Let's first understand what raised grain is; raised grain is created by sanding and to a lesser extent planning or scraping. As you smooth the wood with any of these operations you cut wood fibers such that they are free to flap about (they are not continuous). When you apply ANY liquid the loosened fibers absorb the liquid, swell, and protrude upward from the surface of the wood. When the liquid evaporates the fibers remain in their upright position. It is a bit (though not exactly) like your hair behaves when you get it cut short—it doesn't lay flat, but wants to stick up.

To a certain extent this problem (if it even is a problem) can be alleviated by pre-raising the grain. This is done by sanding to your final grit and then lightly wetting the surface with water to intentionally raise the grain. When the water evaporates you can then very lightly sand to remove the raised wood fibers. The theory is that once raised (and removed) the fibers won't raise again under finish. The problem is that the theory is correct; but, it is the execution that is flawed. It is true that the fibers that rose before won't rise again. But, when you cut them away with the light sanding you expose new fibers that were previously held in place by the ones you just removed. These will rise when you apply your finish.

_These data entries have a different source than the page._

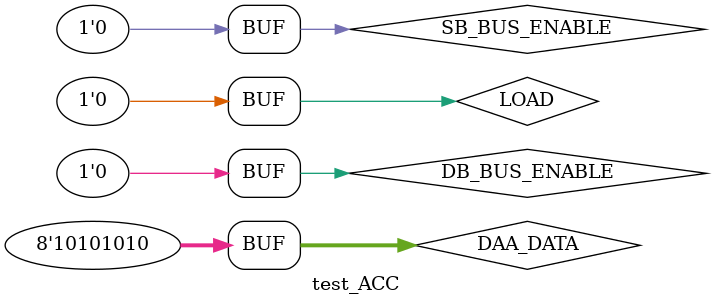
<source format=v>
`timescale 1ns / 1ps


module test_ACC;

	// Inputs
	reg LOAD;
	reg SB_BUS_ENABLE;
	reg DB_BUS_ENABLE;
	reg [7:0] DAA_DATA;

	// Outputs
	wire [7:0] SB_OUT;
	wire [7:0] DB_OUT;

	// Instantiate the Unit Under Test (UUT)
	reg_ACC uut (
		.LOAD(LOAD), 
		.SB_BUS_ENABLE(SB_BUS_ENABLE), 
		.DB_BUS_ENABLE(DB_BUS_ENABLE), 
		.DAA_DATA(DAA_DATA), 
		.SB_OUT(SB_OUT), 
		.DB_OUT(DB_OUT)
	);

	initial begin
		// Initialize Inputs
		LOAD = 0;
		SB_BUS_ENABLE = 0;
		DB_BUS_ENABLE = 0;
		DAA_DATA = 0;

		// Wait 100 ns for global reset to finish
		#100;
        
		$monitor($time, ": LOAD_SIGNAL: %b, SB_ENABLE_SIGNAL: %b, DB_ENABLE_SIGNAL: %b, DATA_IN_STATE: %h, DB_DATA_OUT_STATE: %h, SB_DATA_OUT_STATE: %h", LOAD, SB_BUS_ENABLE, DB_BUS_ENABLE, DAA_DATA, DB_OUT, SB_OUT);
		// Add stimulus here
		
		LOAD = 1;
		#1;
		LOAD = 0;
		#1;
		$display("Expected outputs: DB=XX, SB=XX\n");
		
		DAA_DATA = 8'hFF;
		LOAD = 1;
		#1;
		LOAD = 0;
		#1;
		$display("Expected outputs: DB=XX, SB=XX\n");
		
		SB_BUS_ENABLE = 1;
		#1;
		SB_BUS_ENABLE = 0;
		#1;
		$display("Expected outputs: DB=XX, SB=FF\n");
		
		DAA_DATA = 8'hAA;
		LOAD = 1;
		#1;
		LOAD = 0;
		#1;
		$display("Expected outputs: DB=XX, SB=FF\n");
		
		DB_BUS_ENABLE = 1;
		#1;
		DB_BUS_ENABLE = 0;
		#1;
		$display("Expected outputs: DB=AA, SB=FF\n");
		
		

	end
      
endmodule


</source>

In short, the whole issue of pre-raising the grain, and raised grain following the application of a water-soluble dye is a big so-what. It (pre-raising the grain) is a finishing step to be executed by folks with entirely too much time on their hands. Why? Simple! Here are a couple of clues. What happens to the raised grain when you apply your first coat of finish? Some folks like to refer to this coat as the "sealer" coat because it seals the grain. Many of us, when using oil-based finishes prefer to thin the first coat more than succeeding coats so that it will better penetrate the grain. Any thoughts yet..?

The first coat locks the raised fibers in place so that when you sand prior to applying the next coat of finish you remove them and level the surface. You didn't need to go to all the effort of either preventing them or removing them. They don't cause a problem (other than to those among us that believe the wood should be baby butt smooth at the end of all finishing steps). They are no more an issue than any of the other causes of roughness in your first finish coat.

For what little it may be worth, I sand to 180g or 220g, or scrape, depending on the wood; apply my dye, and then apply the finish. I never engage in pre-raising the grain and I emphatically emphasize that the color coat, however applied, should not be sanded. The bottom line, Don't spend a lot of time agonizing over the first step in your finishing schedule. The color coat requires only a visual inspection—did you get the color you wanted and is it consistent and evenly applied. How it feels is irrelevant. Get on with your topcoat making sure that it is properly thinned and applied so as to minimize air bubbles, dust, brush or wiping marks, etc. and let the finish level itself by attending to proper technique. After applying your first coat, let it dry and then lightly sand. You will be sanding the first coat, not the stain or the wood surface.

CLOSE QUOTE


----------